**WHAT IS BEING ASKED**
Could you recast the listing, from the line containing "Look at this image. Outline" through the end of the listing, both included, as a Markdown table with the columns "Row" and "Line", skipping blank lines?

**DATA FOR THIS EXERCISE**
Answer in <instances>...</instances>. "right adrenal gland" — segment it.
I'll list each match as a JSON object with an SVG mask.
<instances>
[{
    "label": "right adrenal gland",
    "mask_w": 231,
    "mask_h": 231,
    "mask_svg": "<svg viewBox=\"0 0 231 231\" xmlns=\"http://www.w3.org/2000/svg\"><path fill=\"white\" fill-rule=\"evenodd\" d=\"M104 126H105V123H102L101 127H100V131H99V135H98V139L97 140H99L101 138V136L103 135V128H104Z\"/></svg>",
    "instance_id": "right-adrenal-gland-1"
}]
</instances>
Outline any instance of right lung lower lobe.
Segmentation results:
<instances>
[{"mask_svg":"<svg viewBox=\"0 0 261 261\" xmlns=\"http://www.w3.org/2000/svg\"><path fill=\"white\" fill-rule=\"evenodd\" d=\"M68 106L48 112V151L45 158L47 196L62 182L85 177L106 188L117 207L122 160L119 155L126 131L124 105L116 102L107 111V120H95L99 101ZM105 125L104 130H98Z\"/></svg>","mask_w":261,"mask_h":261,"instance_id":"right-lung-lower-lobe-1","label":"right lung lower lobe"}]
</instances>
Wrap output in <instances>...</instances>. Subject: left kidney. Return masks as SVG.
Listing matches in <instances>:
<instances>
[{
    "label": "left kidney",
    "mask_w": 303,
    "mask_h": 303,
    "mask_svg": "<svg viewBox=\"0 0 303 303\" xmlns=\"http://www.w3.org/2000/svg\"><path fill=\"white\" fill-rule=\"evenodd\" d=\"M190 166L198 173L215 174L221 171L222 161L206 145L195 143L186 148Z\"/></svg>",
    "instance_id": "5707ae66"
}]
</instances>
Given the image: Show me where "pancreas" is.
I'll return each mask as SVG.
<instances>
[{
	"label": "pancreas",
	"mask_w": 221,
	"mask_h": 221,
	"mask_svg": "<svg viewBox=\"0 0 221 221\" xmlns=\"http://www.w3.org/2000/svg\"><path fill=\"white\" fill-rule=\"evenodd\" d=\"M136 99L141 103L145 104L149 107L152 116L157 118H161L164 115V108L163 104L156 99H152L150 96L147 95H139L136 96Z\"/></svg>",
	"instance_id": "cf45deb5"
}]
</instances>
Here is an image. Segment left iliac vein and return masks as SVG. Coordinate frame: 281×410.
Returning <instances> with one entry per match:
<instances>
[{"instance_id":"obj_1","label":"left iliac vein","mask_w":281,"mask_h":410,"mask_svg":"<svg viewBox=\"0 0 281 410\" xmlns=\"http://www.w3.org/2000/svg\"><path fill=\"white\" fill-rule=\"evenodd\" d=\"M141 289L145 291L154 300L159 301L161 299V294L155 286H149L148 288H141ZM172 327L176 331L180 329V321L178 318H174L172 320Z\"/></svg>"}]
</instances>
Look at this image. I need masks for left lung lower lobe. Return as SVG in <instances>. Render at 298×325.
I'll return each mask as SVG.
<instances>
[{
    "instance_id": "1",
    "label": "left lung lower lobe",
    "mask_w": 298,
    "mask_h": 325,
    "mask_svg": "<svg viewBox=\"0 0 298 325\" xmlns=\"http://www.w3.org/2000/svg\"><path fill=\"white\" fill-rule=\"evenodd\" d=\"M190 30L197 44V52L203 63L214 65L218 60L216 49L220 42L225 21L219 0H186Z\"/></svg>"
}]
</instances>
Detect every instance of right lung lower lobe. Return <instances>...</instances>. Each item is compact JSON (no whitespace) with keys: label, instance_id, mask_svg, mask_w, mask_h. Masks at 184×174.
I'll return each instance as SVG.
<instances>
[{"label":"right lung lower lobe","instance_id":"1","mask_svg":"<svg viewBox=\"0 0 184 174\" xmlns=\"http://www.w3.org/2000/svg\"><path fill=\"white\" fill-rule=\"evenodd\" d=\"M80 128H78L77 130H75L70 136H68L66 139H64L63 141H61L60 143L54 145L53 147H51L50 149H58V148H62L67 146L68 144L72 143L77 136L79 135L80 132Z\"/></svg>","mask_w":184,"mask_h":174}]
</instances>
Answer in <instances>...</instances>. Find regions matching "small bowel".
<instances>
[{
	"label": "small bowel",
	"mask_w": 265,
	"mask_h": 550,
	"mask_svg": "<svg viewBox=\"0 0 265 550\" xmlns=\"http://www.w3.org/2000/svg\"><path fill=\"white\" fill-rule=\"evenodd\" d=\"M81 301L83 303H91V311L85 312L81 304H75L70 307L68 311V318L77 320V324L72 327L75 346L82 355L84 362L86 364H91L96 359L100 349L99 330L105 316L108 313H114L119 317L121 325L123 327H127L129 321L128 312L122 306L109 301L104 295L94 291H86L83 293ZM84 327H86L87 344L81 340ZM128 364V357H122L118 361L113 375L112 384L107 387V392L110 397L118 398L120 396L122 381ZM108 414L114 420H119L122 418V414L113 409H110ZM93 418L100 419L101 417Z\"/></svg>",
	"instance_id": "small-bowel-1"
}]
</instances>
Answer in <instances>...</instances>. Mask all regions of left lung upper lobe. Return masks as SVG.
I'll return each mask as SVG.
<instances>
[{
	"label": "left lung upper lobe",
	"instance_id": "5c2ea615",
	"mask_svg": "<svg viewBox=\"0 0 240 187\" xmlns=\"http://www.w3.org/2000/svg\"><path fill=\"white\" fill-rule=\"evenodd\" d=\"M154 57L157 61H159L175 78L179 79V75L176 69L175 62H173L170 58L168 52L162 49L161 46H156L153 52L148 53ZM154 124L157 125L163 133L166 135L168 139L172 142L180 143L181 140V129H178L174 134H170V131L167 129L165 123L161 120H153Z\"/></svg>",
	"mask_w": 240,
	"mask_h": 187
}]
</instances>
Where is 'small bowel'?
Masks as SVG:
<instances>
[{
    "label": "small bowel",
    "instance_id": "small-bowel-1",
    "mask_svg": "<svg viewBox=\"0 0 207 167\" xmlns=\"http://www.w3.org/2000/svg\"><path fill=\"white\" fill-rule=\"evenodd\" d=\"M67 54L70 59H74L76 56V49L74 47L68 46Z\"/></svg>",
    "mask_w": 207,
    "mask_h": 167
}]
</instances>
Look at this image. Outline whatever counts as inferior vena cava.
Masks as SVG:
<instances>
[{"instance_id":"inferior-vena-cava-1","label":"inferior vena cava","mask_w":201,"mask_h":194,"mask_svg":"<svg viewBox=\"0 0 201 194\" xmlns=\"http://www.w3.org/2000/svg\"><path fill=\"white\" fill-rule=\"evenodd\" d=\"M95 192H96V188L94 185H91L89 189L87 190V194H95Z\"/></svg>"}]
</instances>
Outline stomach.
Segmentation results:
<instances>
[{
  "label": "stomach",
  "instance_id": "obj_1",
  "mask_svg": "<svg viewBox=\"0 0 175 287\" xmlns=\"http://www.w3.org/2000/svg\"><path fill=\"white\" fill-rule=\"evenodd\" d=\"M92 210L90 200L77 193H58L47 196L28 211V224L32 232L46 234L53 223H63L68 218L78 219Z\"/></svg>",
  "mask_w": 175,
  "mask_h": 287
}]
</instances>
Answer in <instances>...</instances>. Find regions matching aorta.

**RIGHT ANSWER**
| Row | Line |
|---|---|
| 1 | Look at this image. Outline whatever counts as inferior vena cava. |
| 2 | Masks as SVG: |
| 3 | <instances> |
| 4 | [{"instance_id":"inferior-vena-cava-1","label":"inferior vena cava","mask_w":201,"mask_h":194,"mask_svg":"<svg viewBox=\"0 0 201 194\" xmlns=\"http://www.w3.org/2000/svg\"><path fill=\"white\" fill-rule=\"evenodd\" d=\"M95 192H96V188L94 185H91L89 189L87 190V194H95Z\"/></svg>"}] |
| 5 | </instances> |
| 6 | Outline stomach. |
| 7 | Segmentation results: |
| 8 | <instances> |
| 9 | [{ |
| 10 |   "label": "stomach", |
| 11 |   "instance_id": "obj_1", |
| 12 |   "mask_svg": "<svg viewBox=\"0 0 175 287\" xmlns=\"http://www.w3.org/2000/svg\"><path fill=\"white\" fill-rule=\"evenodd\" d=\"M92 210L90 200L77 193H58L47 196L28 211V224L32 232L46 234L53 223H63L68 218L78 219Z\"/></svg>", |
| 13 |   "mask_w": 175, |
| 14 |   "mask_h": 287 |
| 15 | }] |
| 16 | </instances> |
| 17 | Answer in <instances>...</instances>. Find regions matching aorta. |